TEXTE FOURNI.

****************

La photo, prise dans le Dorset, illustre ainsi une double tension : celle entre l’humain et l’animal, mais aussi entre le naturel et l’artificiel. Et c’est peut-être ce croisement qui lui vaut un succès populaire inédit — plus de 76 000 votes pour ce prix du public.
Photographier la faune urbaine : entre contraintes et révélations
Photographier un animal nocturne en milieu urbain n’est pas une mince affaire. Ici, la lumière ne vient pas du ciel, mais d’un lampadaire. L’arrière-plan, ce n’est pas une forêt, mais un mur tagué. Et le timing doit être millimétré. Pour capturer une scène comme celle-ci, il faut :
- connaître les habitudes de déplacement des animaux urbains (ici, un blaireau en maraude),
- anticiper les interactions possibles avec l’environnement humain (poubelles, murs, art de rue…),
- maîtriser la gestion de la lumière artificielle, souvent dure et directionnelle,
- travailler avec du matériel performant en basse lumière, sans flash intrusif.

****************

CONSIGNES DE TRAVAIL.
1. Relevez toutes les conditions que le texte fourni présente comme nécessaires pour capturer une scène de ce genre.
2. Expliquez, s'il vous plaît, en une à trois phrases pourquoi, selon le texte fourni, photographier un animal nocturne en milieu urbain n'est pas une mince affaire.
Les données n'ont aucun rapport avec le texte fourni.

DONNÉES FOURNIES.
****************

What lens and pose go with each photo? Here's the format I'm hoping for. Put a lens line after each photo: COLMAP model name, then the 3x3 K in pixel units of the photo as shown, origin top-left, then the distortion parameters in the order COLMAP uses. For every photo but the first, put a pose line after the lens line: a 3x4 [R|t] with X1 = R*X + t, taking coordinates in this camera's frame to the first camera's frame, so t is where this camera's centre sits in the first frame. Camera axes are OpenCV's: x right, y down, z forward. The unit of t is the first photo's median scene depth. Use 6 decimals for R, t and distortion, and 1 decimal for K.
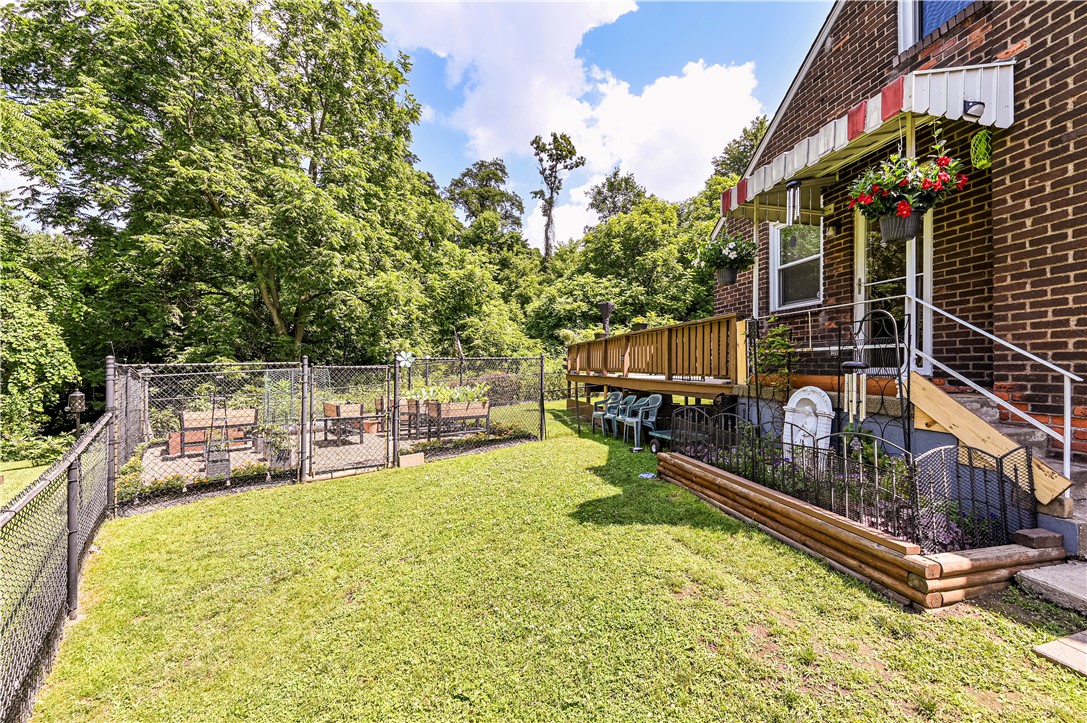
lens RADIAL K [[447.2, 0, 550.2], [0, 447.2, 364.4], [0, 0, 1]] dist [-0.000410, 0.000124]
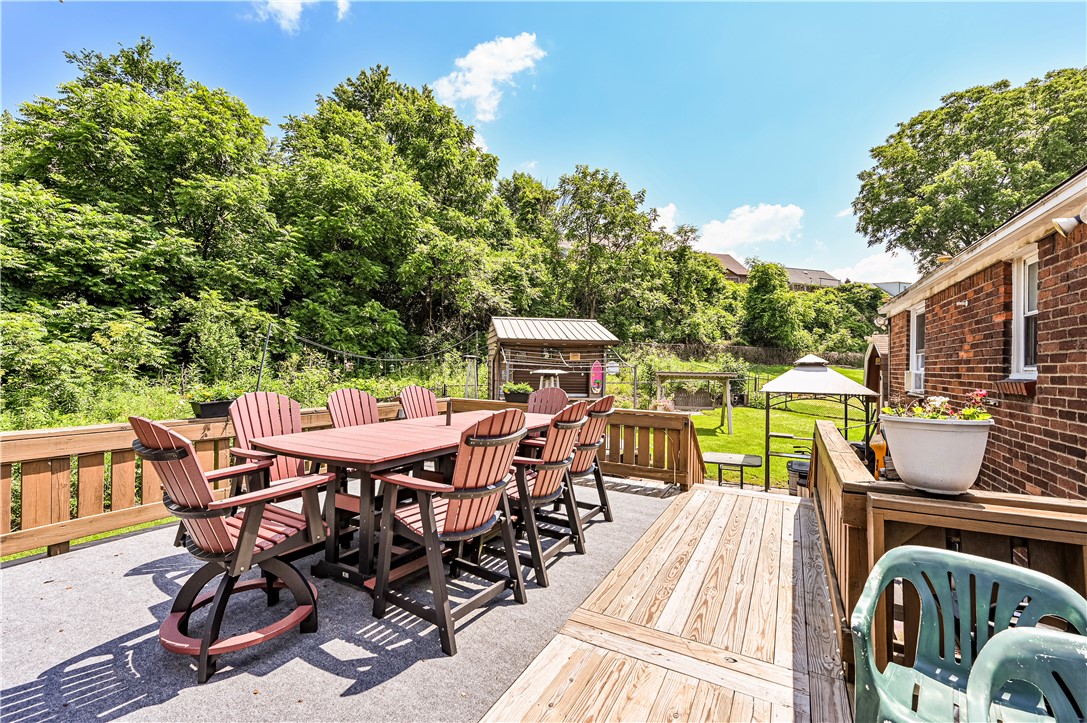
lens RADIAL K [[447.2, 0, 550.2], [0, 447.2, 364.4], [0, 0, 1]] dist [-0.000410, 0.000124]
pose [[0.651440, 0.003284, 0.758693, 0.084658], [-0.012430, 0.999903, 0.006345, -0.037295], [-0.758598, -0.013564, 0.651418, 0.341753]]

****************

RÉSULTATS DE L'EXERCICE.
1.
- Connaître les habitudes de déplacement des animaux urbains (ici, un blaireau en maraude).
- Anticiper les interactions possibles avec l'environnement humain (poubelles, murs, art de rue…).
- Maîtriser la gestion de la lumière artificielle, souvent dure et directionnelle.
- Travailler avec du matériel performant en basse lumière, sans flash intrusif.

2. La lumière ne vient pas du ciel mais d'un lampadaire, et l'arrière-plan n'est pas une forêt mais un mur tagué. De plus, le timing doit être millimétré.